Vu les autres pièces du dossier.
Vu le code de justice administrative.
Considérant ce qui suit.
1. Aux termes de l'article R. 222-1 du code de justice administrative : " () les présidents de formation de jugement des tribunaux et des cours () peuvent, par ordonnance : () 4° Rejeter les requêtes manifestement irrecevables, lorsque la juridiction n'est pas tenue d'inviter leur auteur à les régulariser ou qu'elles n'ont pas été régularisées à l'expiration du délai imparti par une demande en ce sens ; (). ".
2. En vertu de l'article R. 412-1 du code de justice administrative, la requête doit, à peine d'irrecevabilité, être accompagnée, sauf impossibilité justifiée, de l'acte attaqué ou, dans le cas mentionné à l'article R. 421-2, de la pièce justifiant de la date de dépôt de la réclamation. En vertu de l'article R. 612-1 du même code lorsque des conclusions sont entachées d'une irrecevabilité susceptible d'être couverte après l'expiration du délai de recours, la juridiction ne peut les rejeter en relevant d'office cette irrecevabilité qu'après avoir invité leur auteur à les régulariser. La demande de régularisation mentionne qu'à défaut de régularisation, les conclusions pourront être rejetées comme irrecevables dès l'expiration du délai imparti qui, sauf urgence, ne peut être inférieur à quinze jours.

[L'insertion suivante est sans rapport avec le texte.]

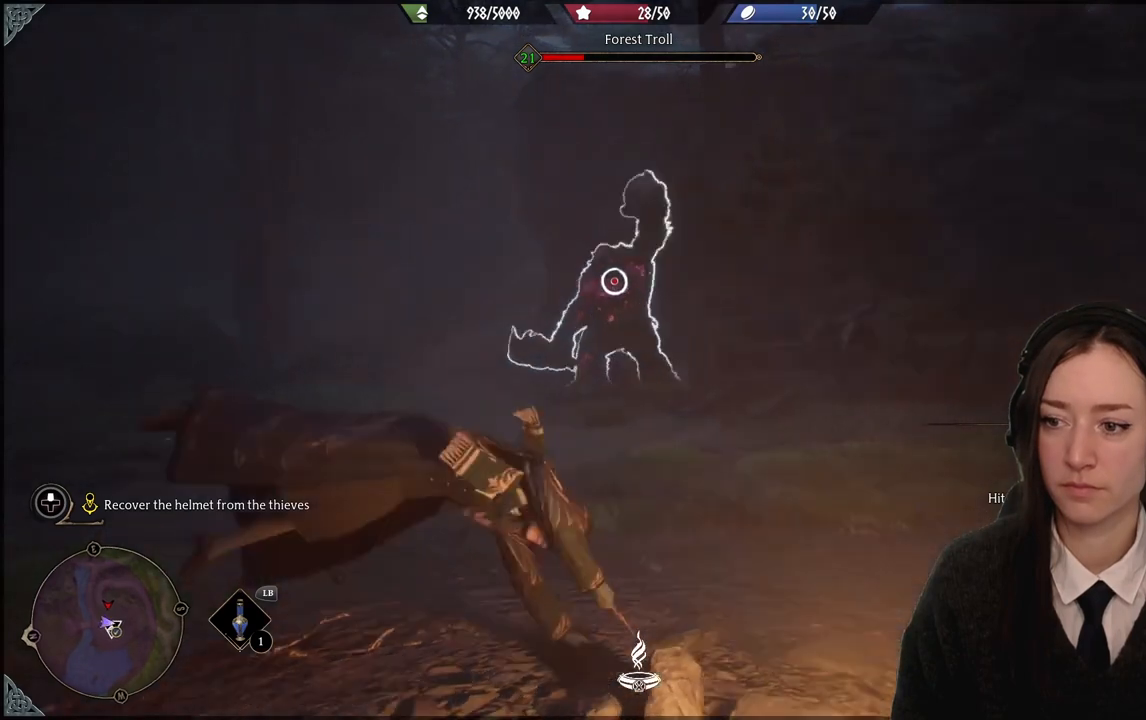
{"buttons": [], "left_stick": "left", "right_stick": "center", "events": [[167, "left_stick", "center"], [334, "left_stick", "left"]]}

3. En dépit de la demande de régularisation qui lui a été adressée par le greffe du tribunal administratif , Mme A n'a pas, à l'expiration du délai qui lui était imparti, produit la décision attaquée et n'a pas justifié de l'impossibilité de la produire. Dès lors, la requête, qui ne répond pas aux exigences susvisées de l'article R. 421-1 du code de justice administrative, est entachée d'irrecevabilité manifeste et doit être rejetée en application des dispositions précitées du 4° de l'article R.222-1 du code de justice administrative.
ORDONNE :
Article 1er : La requête de Mme A est rejetée.
Article 2 : La présente ordonnance sera notifiée à Mme B A.
Fait à Grenoble le 22 septembre 2022.
La présidente de la 3ème Chambre,
A. Triolet
La République mande et ordonne au ministre de l'éducation nationale et de la jeunesse en ce qui le concerne et à tous commissaires de justice à ce requis en ce qui concerne les voies de droit commun contre les parties privées, de pourvoir à l'exécution de la présente décision.